Она подошла к доске и тем же скрипучим мелом написала посередине: «Персонаж».
– Грамотный автор, – продолжила она, – наделяет персонажа полностью человеческими качествами. Такой персонаж сбалансирован и у него нет четкой определенной характеристики. Он не плохой и не хороший. Именно потому, что в нашем мире нет ничего абсолютно плохого или абсолютно хорошего, мы с вами можем запросто сочувствовать антагонистам и осуждать за что-то протагониста. Нет только белого и черного.
Она размашистым движением нарисовала круг, затем из этого круга вырисовывался знак «Инь-ян».
– Вроде, говорю очевидные вещи, но некоторые базовые ошибки в произведениях начинающих авторов вытекают именно из-за несформированного героя. А сформированный герой – вот он, – она стукнула мелом в знак на доске. – Андрей, ты помнишь, как отзывался о Раскольникове в прошлую среду?
– Да… – неуверенно ответил я.
– Ты сказал, что тебе не нравится его путь страдания. И посчитал жалким то, что этот герой, как ты сказал, опускал руки.
Я молча кивал, уже точно зная, к чему она ведет.
– Это результат проекции. Качество, которое ты увидел для тебя является негативным именно потому, что тебе в самом себе это не нравится.
– Да, я это тогда еще сразу понял.
– И герои рождаются не по общественным канонам добра и зла. Нельзя просто взять все, что человечество считает хорошим и, что считает плохим и запихнуть в одного персонажа. Наш мир слишком сложен для того, чтоб иметь конкретные понятия. Так что, как я уже сказала, все субъективно. Как же тогда рождается сбалансированный герой?

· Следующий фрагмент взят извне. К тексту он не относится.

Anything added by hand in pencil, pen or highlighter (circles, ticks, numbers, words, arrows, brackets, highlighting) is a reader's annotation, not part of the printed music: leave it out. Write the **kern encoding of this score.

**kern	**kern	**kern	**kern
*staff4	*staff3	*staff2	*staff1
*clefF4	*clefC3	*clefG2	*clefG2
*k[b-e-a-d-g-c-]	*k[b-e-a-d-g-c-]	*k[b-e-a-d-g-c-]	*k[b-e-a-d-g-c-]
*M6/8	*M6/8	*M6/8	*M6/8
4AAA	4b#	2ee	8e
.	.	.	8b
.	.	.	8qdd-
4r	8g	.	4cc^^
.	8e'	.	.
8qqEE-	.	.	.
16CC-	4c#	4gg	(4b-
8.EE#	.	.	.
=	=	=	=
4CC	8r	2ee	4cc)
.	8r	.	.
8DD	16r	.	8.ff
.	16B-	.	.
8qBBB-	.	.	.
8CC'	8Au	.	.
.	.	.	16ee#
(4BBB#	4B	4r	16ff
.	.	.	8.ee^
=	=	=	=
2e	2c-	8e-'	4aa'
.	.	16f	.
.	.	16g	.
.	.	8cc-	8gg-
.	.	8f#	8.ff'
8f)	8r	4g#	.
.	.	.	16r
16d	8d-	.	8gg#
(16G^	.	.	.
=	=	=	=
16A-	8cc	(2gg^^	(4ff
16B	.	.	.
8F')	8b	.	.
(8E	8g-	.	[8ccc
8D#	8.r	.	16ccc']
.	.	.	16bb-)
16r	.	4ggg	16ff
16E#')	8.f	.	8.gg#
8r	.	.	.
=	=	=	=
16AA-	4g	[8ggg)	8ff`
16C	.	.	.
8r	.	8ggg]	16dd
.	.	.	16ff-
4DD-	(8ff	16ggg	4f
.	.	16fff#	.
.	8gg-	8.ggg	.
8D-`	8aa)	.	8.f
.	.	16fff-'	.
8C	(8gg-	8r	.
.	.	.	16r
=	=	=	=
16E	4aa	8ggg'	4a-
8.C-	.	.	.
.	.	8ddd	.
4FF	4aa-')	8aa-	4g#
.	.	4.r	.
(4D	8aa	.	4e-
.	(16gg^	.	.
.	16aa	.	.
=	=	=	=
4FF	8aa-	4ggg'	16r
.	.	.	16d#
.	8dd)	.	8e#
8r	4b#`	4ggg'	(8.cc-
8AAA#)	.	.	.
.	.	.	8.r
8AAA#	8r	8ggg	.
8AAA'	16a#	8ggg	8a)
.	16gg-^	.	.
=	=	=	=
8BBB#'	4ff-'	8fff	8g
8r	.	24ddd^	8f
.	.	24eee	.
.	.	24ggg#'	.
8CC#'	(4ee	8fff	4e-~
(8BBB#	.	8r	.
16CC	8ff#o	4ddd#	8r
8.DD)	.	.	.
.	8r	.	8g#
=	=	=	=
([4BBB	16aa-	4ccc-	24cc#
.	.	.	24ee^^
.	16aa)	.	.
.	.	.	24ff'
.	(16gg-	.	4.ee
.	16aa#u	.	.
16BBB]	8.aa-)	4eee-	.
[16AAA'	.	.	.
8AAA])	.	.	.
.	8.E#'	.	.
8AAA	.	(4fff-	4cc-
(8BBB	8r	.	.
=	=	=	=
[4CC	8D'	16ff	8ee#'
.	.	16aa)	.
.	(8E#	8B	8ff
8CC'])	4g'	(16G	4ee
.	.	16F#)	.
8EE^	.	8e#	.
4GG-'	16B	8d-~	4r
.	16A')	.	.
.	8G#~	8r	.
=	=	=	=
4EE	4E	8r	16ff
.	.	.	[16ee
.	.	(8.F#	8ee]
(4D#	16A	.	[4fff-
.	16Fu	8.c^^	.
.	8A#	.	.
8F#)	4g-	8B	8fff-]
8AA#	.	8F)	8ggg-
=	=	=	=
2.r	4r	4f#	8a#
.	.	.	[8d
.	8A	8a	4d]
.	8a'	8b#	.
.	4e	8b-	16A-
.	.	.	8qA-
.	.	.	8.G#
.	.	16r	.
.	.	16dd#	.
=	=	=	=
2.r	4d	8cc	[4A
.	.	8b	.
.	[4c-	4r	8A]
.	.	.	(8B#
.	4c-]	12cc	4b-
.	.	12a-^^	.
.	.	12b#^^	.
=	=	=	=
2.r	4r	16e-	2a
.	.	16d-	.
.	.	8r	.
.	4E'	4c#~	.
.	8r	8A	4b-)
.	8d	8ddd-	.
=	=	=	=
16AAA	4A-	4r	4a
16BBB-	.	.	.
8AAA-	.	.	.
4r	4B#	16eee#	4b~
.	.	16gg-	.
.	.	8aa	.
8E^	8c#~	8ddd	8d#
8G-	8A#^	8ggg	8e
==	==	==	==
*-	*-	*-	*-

В классе образовалась тишина. И вдруг одна из девочек-болтушек сказала громко и так, будто это была совсем очевидная вещь:
– Это проекция того, что автор считает плохим или хорошим.
– Совершенно верно! – с долей удивления ответила Настасья Евгеньевна. – Все мы разные. И тогда получается, что удавшимся или неудавшимся произведение будет выглядеть в ваших глазах зависит от того, насколько схожи ваши взгляды и взгляды автора. Соответственно, чем больше людей с похожим автору мышлением прочитают это, тем произведение будет успешнее.
– А то, что мы по-разному можем отозваться об одной и той же книге в разное время – это тоже отсюда? – спросила Алиса.
– Смотри, Алиса. Ты два года назад думала также, как сейчас?
– В смысле?
– Ну, например, о каких-то событиях, произошедших в твоей жизни. О поступках каких-то людей.
– Типо осуждала или уважала? – рассеянно уточнила Алиса.
– Да.
– Ну, да…
– Ты можешь сказать, что твое мышление за это время поменялось?
– Да…
– Меняешься ты, и вместе с тем меняется твое восприятие того или иного поступка, явления.
– Кажется, поняла, – ответила Алиса.